Sen kuyumcuya giderek altının ne kadar değerli olduğunu anlatıyorsun, ona kendi fikrini sunuyorsun… O zaten bunun farkında, o altının değerini idrak etmiş… Şimdi ona fikirler sunmanın ne anlamı var?

Ve aynısı sen doğduğunda olur, hemen aile büyüklerin başucunda toplanır; sonra da sen büyürken sana yavaş yavaş kendi fikirlerini, kendi ahlak kurallarını anlatmaya, benimsetmeye başlarlar… Onlar seni yavaş yavaş zehirli fikirler ile işlemişlerdir…

Başkasının fikirleri, düşünceleri seni sadece zehirler… Ben bu yüzden, tüm fikirlerden kurtulmadan ilahi olanı hakikati, Rabb’i idrak edemezsin diyorum… Allah vardır fakat o bir biçim değildir… O her şeydir… O’nun rahmeti her şeye tecelli eder… Sen O’ndan ayrı değilsin… Sen ondan bir parçasın…

Fakat aydınlığın, rahmetin kapısını zihinle/kelimeler ile aralayamazsın, bu zihnin ötesinde, senin idrakinle açılacak bir kapıdır…

Mutsuzluk, huzursuzluk içindedir… Evet, ancak onu görebilmek için zihnin dışına çıkman gerekiyor… Her insan bir mucizedir… İçine dön, daha içine, gördüğün senden daha da derine… Orada rahmeti, nuru göreceksin, işte o vakit eriyip yeniden küllerinden biteceksin… Hepsi bu kadar basit…

***

Yukarıdaki cümleler Uğur Koşar’ın “Allah de gerisini bırak” isimli kitabından alıntıdır… Bu cümleleri okuduğum zaman manevi babamın sözleri aklıma geldi…
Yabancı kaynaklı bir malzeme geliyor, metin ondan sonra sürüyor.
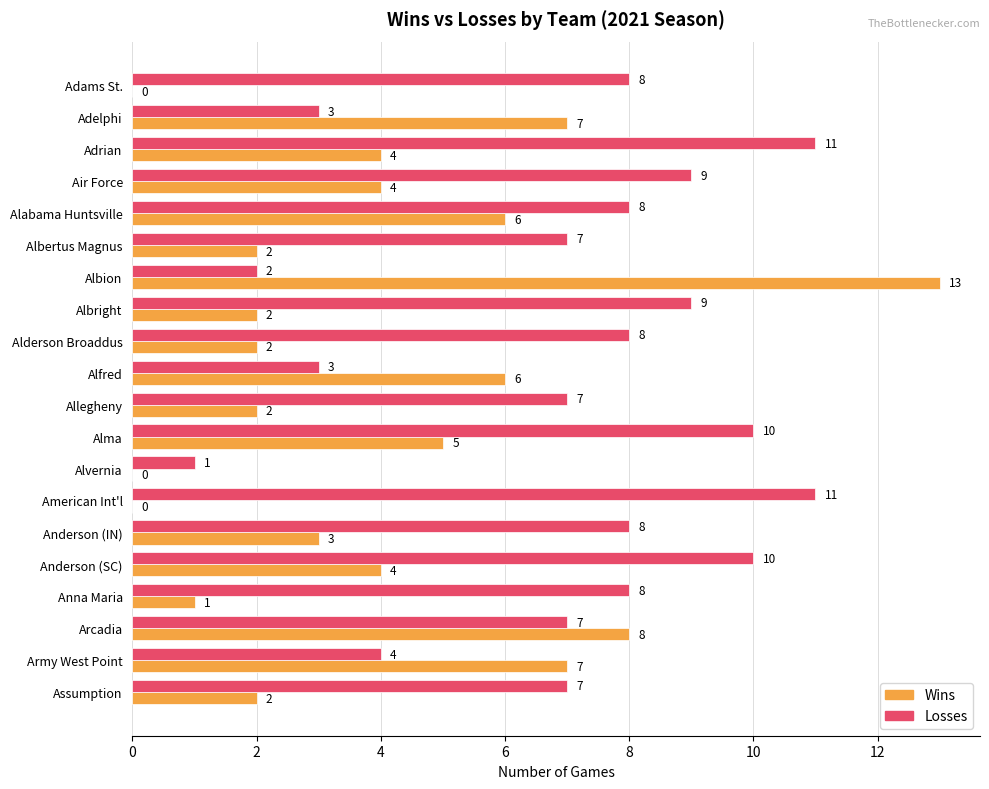

What is the maximum value shown in the chart?

13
Yıllar önce yaptığımız bir sohbet sırasında bana şöyle demişti… “Seninle aynı fikirde olan insanlar ile sohbet etmek iyidir ama sadece o kadar… İyi olmaktan öteye geçemez, sana bir şey öğretmez… Oysa farklı fikirlerde olduğun insanlar ile sohbet etmek seni geliştirir, dönüştürür…”
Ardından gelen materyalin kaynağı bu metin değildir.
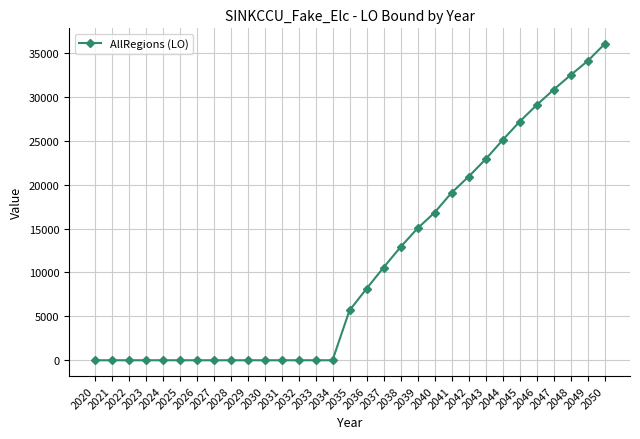

How many values are below 5684?

15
O kadar haklıydı ki bu söylediklerinde… O günden sonra dini, siyasi, felsefi vb konularda aynı fikirde olduğum insanlar ile elbette görüştüm ama mümkün olduğunca farklı fikirlerde olduğum insanlar ile görüşüp, onları hayatıma aldım…

Çünkü o insanlar, sabır ve tahammül duygumun gelişmesine vesile oldular… Farklı bakış açıları sayesinde benim de bakış açımın genişlemesine vesile oldular böyle olunca da anlayış ve algılamam da arttı… Sağ olsunlar, iyi ki varlar, iyi ki var oldular…

Bu ilişkilerin en güzel yanı ise saygı çerçevesinde ve tek taraflı değil karşılıklı gelişimin olmasıydı…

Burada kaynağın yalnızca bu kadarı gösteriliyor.